Le point qui fait consensus est que l'Iran, présenté comme militairement neutralisé après cinq semaines de bombardements, conserve en réalité des capacités de défense aérienne significatives. Cet épisode rebat les cartes d'un affrontement que beaucoup pensaient déséquilibré.
Le contexte explique pourquoi l'incident pèse lourd. La guerre a été engagée sous pouvoirs exécutifs et présentée comme une série de « frappes » plutôt que comme une guerre formelle ; la limite des soixante jours approche sans vote d'autorisation élargie du Congrès. Son coût, estimé à environ deux milliards de dollars par jour, nourrit une demande budgétaire de défense de 1 500 milliards qui pèse sur d'autres programmes.

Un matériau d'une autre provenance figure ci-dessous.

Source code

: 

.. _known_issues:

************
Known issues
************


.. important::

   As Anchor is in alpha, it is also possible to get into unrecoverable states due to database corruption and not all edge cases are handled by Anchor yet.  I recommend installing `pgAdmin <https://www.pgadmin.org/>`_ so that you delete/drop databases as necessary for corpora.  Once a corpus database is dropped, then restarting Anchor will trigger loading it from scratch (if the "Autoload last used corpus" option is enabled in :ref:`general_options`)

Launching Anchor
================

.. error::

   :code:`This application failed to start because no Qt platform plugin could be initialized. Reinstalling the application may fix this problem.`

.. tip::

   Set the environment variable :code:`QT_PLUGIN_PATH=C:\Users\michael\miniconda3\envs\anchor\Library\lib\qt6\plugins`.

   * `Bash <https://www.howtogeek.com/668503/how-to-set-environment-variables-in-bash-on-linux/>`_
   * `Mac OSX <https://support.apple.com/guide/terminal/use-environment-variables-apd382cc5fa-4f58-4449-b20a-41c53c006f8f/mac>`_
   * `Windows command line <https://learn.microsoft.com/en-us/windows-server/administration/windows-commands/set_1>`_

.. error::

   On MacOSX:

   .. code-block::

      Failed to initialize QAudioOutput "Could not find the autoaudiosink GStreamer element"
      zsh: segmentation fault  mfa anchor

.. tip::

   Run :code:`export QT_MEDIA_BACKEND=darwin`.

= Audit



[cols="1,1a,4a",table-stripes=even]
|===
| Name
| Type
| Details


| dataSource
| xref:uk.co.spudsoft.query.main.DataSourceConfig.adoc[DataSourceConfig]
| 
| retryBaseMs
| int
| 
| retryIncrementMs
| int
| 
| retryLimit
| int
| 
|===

L'Iran conserve par ailleurs un levier majeur via le détroit d'Ormuz.
Plusieurs points restent disputés. Sur la gravité de l'épisode, les autorités américaines le minimisent, tandis que d'autres capitales y lisent un enlisement et que Téhéran le présente comme une victoire militaire. Sur les capacités iraniennes, l'Iran évoque un nouveau système avancé, là où Washington avait déclaré ses défenses sévèrement endommagées. La couverture varie aussi : certains se concentrent sur le sort du pilote, d'autres sur le risque d'une guerre longue et d'une crise énergétique durable.